O outro grupo conservador detectado nesta análise (12,28%) agrupou-se em torno da mensagem de vídeo emitida pelo ativista de direita Agustín Laje. Nela, Laje faz declarações subjetivas sobre Andrea Aguirre, a assassina confessa de Solsiret, e até afirma que ela é uma líder feminista, porque seus interesses no Facebook incluem páginas de fãs de coletivos femininos. Até hoje, o vídeo já foi visto mais de 4 mil vezes, inclusive por figuras conservadoras e religiosas conhecidas, como Alejandro Bermúdez, diretor do portal de notícias católicas Aciprensa, e Carlos Polo, diretor na América Latina do Population Research Institute, uma organização que se autodenomina “pró-vida”.

Ambas as comunidades se concentraram no presumido vínculo feminista da assassina de Solsiret Rodriguez com base nas páginas que ela seguia em suas redes sociais.

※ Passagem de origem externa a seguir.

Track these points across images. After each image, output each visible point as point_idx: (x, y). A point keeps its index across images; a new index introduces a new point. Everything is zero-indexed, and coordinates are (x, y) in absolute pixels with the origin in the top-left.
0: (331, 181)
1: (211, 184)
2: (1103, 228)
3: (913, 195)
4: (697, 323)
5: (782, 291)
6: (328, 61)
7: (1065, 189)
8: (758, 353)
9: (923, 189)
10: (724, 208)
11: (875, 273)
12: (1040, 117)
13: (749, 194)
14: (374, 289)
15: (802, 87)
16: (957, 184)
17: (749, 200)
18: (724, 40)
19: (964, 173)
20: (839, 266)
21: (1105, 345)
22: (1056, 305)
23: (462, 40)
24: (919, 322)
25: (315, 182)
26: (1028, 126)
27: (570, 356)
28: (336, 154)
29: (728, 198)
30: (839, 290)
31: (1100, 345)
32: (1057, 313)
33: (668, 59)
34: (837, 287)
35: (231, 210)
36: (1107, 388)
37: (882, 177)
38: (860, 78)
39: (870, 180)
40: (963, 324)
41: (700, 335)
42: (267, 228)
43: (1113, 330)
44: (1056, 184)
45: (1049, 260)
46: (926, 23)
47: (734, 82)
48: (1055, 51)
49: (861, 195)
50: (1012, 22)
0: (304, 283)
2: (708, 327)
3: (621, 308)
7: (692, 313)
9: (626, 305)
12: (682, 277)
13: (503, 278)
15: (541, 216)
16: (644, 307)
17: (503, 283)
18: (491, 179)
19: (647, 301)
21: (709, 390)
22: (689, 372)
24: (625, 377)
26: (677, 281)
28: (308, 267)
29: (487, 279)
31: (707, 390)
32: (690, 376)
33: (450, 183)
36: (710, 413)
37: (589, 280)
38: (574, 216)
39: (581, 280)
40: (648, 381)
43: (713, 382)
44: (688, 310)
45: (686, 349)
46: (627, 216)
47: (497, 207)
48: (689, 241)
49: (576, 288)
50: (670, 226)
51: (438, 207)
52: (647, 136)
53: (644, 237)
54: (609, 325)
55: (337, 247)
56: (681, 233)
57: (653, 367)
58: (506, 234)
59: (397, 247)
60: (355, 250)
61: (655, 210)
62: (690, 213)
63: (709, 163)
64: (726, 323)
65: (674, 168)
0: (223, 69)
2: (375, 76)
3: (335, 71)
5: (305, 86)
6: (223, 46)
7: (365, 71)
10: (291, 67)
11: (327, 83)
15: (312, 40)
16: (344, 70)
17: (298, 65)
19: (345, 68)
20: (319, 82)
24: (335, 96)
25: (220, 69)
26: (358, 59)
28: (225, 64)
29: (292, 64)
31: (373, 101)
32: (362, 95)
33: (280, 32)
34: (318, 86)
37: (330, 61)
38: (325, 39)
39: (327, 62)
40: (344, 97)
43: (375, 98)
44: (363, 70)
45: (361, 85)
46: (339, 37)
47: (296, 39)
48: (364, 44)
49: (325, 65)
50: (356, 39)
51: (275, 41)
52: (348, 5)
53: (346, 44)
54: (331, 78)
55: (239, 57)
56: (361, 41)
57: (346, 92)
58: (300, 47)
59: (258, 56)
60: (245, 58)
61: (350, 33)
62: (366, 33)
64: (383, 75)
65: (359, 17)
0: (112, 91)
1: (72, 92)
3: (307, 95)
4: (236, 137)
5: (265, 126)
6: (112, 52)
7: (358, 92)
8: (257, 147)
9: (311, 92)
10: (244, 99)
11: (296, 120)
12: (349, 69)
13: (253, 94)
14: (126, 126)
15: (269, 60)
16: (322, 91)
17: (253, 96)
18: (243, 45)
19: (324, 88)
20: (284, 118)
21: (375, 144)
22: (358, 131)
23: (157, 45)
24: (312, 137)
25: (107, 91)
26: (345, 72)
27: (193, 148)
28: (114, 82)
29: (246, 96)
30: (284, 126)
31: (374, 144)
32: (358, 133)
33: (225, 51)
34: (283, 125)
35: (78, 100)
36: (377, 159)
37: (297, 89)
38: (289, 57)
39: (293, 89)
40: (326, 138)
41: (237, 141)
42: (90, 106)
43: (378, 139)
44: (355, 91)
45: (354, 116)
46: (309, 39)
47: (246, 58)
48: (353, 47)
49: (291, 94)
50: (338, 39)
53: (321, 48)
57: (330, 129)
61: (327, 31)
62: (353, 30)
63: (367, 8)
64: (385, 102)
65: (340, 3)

“Isso é irrelevante”, disse Angélica Motta, antropóloga e pesquisadora da Universidad Peruana Cayetano Heredia sobre gênero e sexualidade, que foi consultada para este relatório. “A questão é que é uma pessoa, e através das ações de uma pessoa você tenta gerar um estigma em relação a todo o movimento”,

Para Motta, os discursos que têm sido feitos com especial ênfase nas redes sociais sobre o assassinato de Solsiret Rodríguez são estratégias discursivas que apelam para tornar invisíveis as relações de poder na área de gênero. “O padrão sistêmico neste tipo de violência é que ela ocorre do polo masculino para o feminino. Que não se trata apenas de homens e mulheres”, disse. Segundo a professora, quando se trata de violência de gênero, devemos pensar “sobre relações de domínio, sobre papéis”.

Até o fim desta reportagem, mensagens agressivas continuaram chegando em mensagens diretas e em comentários na página do Facebook “Buscamos a Solsiret Rodríguez” (Procuramos por Solsiret Rodríguez), promovida pelos mais próximos da ativista após o seu desaparecimento em agosto de 2016. (NE: O OjoPúblico recebeu as capturas de tela dessas mensagens, mas não as publica para evitar contribuir para a sua difusão).